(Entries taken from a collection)
——————

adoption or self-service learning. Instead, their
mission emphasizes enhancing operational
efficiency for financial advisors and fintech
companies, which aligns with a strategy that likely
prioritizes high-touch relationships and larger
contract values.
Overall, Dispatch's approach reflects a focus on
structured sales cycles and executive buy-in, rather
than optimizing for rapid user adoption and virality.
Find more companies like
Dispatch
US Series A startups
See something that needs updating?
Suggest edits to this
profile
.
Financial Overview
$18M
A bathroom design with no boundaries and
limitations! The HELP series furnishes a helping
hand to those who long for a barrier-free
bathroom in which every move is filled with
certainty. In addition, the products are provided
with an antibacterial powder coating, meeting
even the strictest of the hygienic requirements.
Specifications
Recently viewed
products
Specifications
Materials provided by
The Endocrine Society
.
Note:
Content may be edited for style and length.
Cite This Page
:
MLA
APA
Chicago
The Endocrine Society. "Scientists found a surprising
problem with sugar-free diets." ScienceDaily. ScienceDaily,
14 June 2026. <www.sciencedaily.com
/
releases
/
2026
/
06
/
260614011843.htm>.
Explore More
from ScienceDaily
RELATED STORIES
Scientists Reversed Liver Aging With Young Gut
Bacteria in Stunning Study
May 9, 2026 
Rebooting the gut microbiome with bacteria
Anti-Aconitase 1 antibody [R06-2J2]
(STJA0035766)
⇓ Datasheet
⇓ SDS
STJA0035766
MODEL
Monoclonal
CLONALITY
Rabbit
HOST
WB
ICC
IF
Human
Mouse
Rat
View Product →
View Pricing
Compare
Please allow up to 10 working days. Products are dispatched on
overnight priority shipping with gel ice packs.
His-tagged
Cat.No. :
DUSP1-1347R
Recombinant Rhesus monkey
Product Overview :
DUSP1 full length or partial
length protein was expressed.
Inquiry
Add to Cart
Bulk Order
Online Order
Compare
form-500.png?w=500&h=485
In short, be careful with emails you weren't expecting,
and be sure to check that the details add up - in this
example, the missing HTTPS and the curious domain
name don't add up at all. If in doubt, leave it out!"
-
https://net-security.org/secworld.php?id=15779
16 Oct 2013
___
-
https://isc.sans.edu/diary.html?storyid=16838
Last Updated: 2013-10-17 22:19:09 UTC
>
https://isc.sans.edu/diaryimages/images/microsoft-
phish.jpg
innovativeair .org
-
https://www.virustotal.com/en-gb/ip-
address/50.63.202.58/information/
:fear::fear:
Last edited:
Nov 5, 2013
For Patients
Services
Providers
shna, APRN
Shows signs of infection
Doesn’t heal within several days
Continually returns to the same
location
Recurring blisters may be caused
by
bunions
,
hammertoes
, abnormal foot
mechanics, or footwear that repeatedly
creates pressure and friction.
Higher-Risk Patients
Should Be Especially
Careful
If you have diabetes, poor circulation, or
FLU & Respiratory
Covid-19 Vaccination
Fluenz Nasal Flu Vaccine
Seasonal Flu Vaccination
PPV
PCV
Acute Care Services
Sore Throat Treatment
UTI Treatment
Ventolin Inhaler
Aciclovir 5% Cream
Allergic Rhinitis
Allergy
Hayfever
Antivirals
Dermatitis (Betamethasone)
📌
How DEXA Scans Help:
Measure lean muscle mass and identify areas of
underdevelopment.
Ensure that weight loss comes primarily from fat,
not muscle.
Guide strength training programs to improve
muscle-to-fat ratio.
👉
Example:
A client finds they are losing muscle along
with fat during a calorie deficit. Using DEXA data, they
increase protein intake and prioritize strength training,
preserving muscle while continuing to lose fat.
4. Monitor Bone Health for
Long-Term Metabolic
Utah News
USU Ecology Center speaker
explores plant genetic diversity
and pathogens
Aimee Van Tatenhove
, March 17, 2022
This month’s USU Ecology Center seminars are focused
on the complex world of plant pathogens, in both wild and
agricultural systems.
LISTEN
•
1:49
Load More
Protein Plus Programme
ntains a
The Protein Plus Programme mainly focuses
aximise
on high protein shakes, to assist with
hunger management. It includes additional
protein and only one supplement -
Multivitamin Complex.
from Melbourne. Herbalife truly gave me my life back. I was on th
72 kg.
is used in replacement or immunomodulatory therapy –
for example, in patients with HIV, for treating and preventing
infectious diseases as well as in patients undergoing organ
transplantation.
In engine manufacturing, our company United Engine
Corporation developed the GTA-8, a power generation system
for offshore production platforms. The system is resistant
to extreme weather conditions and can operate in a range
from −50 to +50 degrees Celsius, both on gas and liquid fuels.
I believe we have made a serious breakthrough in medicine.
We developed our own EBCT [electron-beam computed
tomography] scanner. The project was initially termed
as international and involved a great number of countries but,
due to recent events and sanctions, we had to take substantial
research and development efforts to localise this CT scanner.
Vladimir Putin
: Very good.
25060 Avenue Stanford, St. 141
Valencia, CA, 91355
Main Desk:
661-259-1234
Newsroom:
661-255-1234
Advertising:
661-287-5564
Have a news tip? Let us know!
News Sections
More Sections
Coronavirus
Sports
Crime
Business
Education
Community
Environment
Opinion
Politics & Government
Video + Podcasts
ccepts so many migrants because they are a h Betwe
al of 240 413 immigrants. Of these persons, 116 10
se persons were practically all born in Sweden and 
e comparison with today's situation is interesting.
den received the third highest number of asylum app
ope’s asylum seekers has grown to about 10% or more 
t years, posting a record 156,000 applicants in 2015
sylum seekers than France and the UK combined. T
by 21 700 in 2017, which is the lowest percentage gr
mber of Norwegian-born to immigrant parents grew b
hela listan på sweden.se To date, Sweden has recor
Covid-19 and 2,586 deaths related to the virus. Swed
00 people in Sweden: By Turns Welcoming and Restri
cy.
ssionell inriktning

——————

Directions: This exercise needs each record retyped exactly as shown.

Solution to this exercise:
adoption or self-service learning. Instead, their
mission emphasizes enhancing operational
efficiency for financial advisors and fintech
companies, which aligns with a strategy that likely
prioritizes high-touch relationships and larger
contract values.
Overall, Dispatch's approach reflects a focus on
structured sales cycles and executive buy-in, rather
than optimizing for rapid user adoption and virality.
Find more companies like
Dispatch
US Series A startups
See something that needs updating?
Suggest edits to this
profile
.
Financial Overview
$18M
A bathroom design with no boundaries and
limitations! The HELP series furnishes a helping
hand to those who long for a barrier-free
bathroom in which every move is filled with
certainty. In addition, the products are provided
with an antibacterial powder coating, meeting
even the strictest of the hygienic requirements.
Specifications
Recently viewed
products
Specifications
Materials provided by
The Endocrine Society
.
Note:
Content may be edited for style and length.
Cite This Page
:
MLA
APA
Chicago
The Endocrine Society. "Scientists found a surprising
problem with sugar-free diets." ScienceDaily. ScienceDaily,
14 June 2026. <www.sciencedaily.com
/
releases
/
2026
/
06
/
260614011843.htm>.
Explore More
from ScienceDaily
RELATED STORIES
Scientists Reversed Liver Aging With Young Gut
Bacteria in Stunning Study
May 9, 2026 
Rebooting the gut microbiome with bacteria
Anti-Aconitase 1 antibody [R06-2J2]
(STJA0035766)
⇓ Datasheet
⇓ SDS
STJA0035766
MODEL
Monoclonal
CLONALITY
Rabbit
HOST
WB
ICC
IF
Human
Mouse
Rat
View Product →
View Pricing
Compare
Please allow up to 10 working days. Products are dispatched on
overnight priority shipping with gel ice packs.
His-tagged
Cat.No. :
DUSP1-1347R
Recombinant Rhesus monkey
Product Overview :
DUSP1 full length or partial
length protein was expressed.
Inquiry
Add to Cart
Bulk Order
Online Order
Compare
form-500.png?w=500&h=485
In short, be careful with emails you weren't expecting,
and be sure to check that the details add up - in this
example, the missing HTTPS and the curious domain
name don't add up at all. If in doubt, leave it out!"
-
https://net-security.org/secworld.php?id=15779
16 Oct 2013
___
-
https://isc.sans.edu/diary.html?storyid=16838
Last Updated: 2013-10-17 22:19:09 UTC
>
https://isc.sans.edu/diaryimages/images/microsoft-
phish.jpg
innovativeair .org
-
https://www.virustotal.com/en-gb/ip-
address/50.63.202.58/information/
:fear::fear:
Last edited:
Nov 5, 2013
For Patients
Services
Providers
shna, APRN
Shows signs of infection
Doesn’t heal within several days
Continually returns to the same
location
Recurring blisters may be caused
by
bunions
,
hammertoes
, abnormal foot
mechanics, or footwear that repeatedly
creates pressure and friction.
Higher-Risk Patients
Should Be Especially
Careful
If you have diabetes, poor circulation, or
FLU & Respiratory
Covid-19 Vaccination
Fluenz Nasal Flu Vaccine
Seasonal Flu Vaccination
PPV
PCV
Acute Care Services
Sore Throat Treatment
UTI Treatment
Ventolin Inhaler
Aciclovir 5% Cream
Allergic Rhinitis
Allergy
Hayfever
Antivirals
Dermatitis (Betamethasone)
📌
How DEXA Scans Help:
Measure lean muscle mass and identify areas of
underdevelopment.
Ensure that weight loss comes primarily from fat,
not muscle.
Guide strength training programs to improve
muscle-to-fat ratio.
👉
Example:
A client finds they are losing muscle along
with fat during a calorie deficit. Using DEXA data, they
increase protein intake and prioritize strength training,
preserving muscle while continuing to lose fat.
4. Monitor Bone Health for
Long-Term Metabolic
Utah News
USU Ecology Center speaker
explores plant genetic diversity
and pathogens
Aimee Van Tatenhove
, March 17, 2022
This month’s USU Ecology Center seminars are focused
on the complex world of plant pathogens, in both wild and
agricultural systems.
LISTEN
•
1:49
Load More
Protein Plus Programme
ntains a
The Protein Plus Programme mainly focuses
aximise
on high protein shakes, to assist with
hunger management. It includes additional
protein and only one supplement -
Multivitamin Complex.
from Melbourne. Herbalife truly gave me my life back. I was on th
72 kg.
is used in replacement or immunomodulatory therapy –
for example, in patients with HIV, for treating and preventing
infectious diseases as well as in patients undergoing organ
transplantation.
In engine manufacturing, our company United Engine
Corporation developed the GTA-8, a power generation system
for offshore production platforms. The system is resistant
to extreme weather conditions and can operate in a range
from −50 to +50 degrees Celsius, both on gas and liquid fuels.
I believe we have made a serious breakthrough in medicine.
We developed our own EBCT [electron-beam computed
tomography] scanner. The project was initially termed
as international and involved a great number of countries but,
due to recent events and sanctions, we had to take substantial
research and development efforts to localise this CT scanner.
Vladimir Putin
: Very good.
25060 Avenue Stanford, St. 141
Valencia, CA, 91355
Main Desk:
661-259-1234
Newsroom:
661-255-1234
Advertising:
661-287-5564
Have a news tip? Let us know!
News Sections
More Sections
Coronavirus
Sports
Crime
Business
Education
Community
Environment
Opinion
Politics & Government
Video + Podcasts
ccepts so many migrants because they are a h Betwe
al of 240 413 immigrants. Of these persons, 116 10
se persons were practically all born in Sweden and 
e comparison with today's situation is interesting.
den received the third highest number of asylum app
ope’s asylum seekers has grown to about 10% or more 
t years, posting a record 156,000 applicants in 2015
sylum seekers than France and the UK combined. T
by 21 700 in 2017, which is the lowest percentage gr
mber of Norwegian-born to immigrant parents grew b
hela listan på sweden.se To date, Sweden has recor
Covid-19 and 2,586 deaths related to the virus. Swed
00 people in Sweden: By Turns Welcoming and Restri
cy.
ssionell inriktning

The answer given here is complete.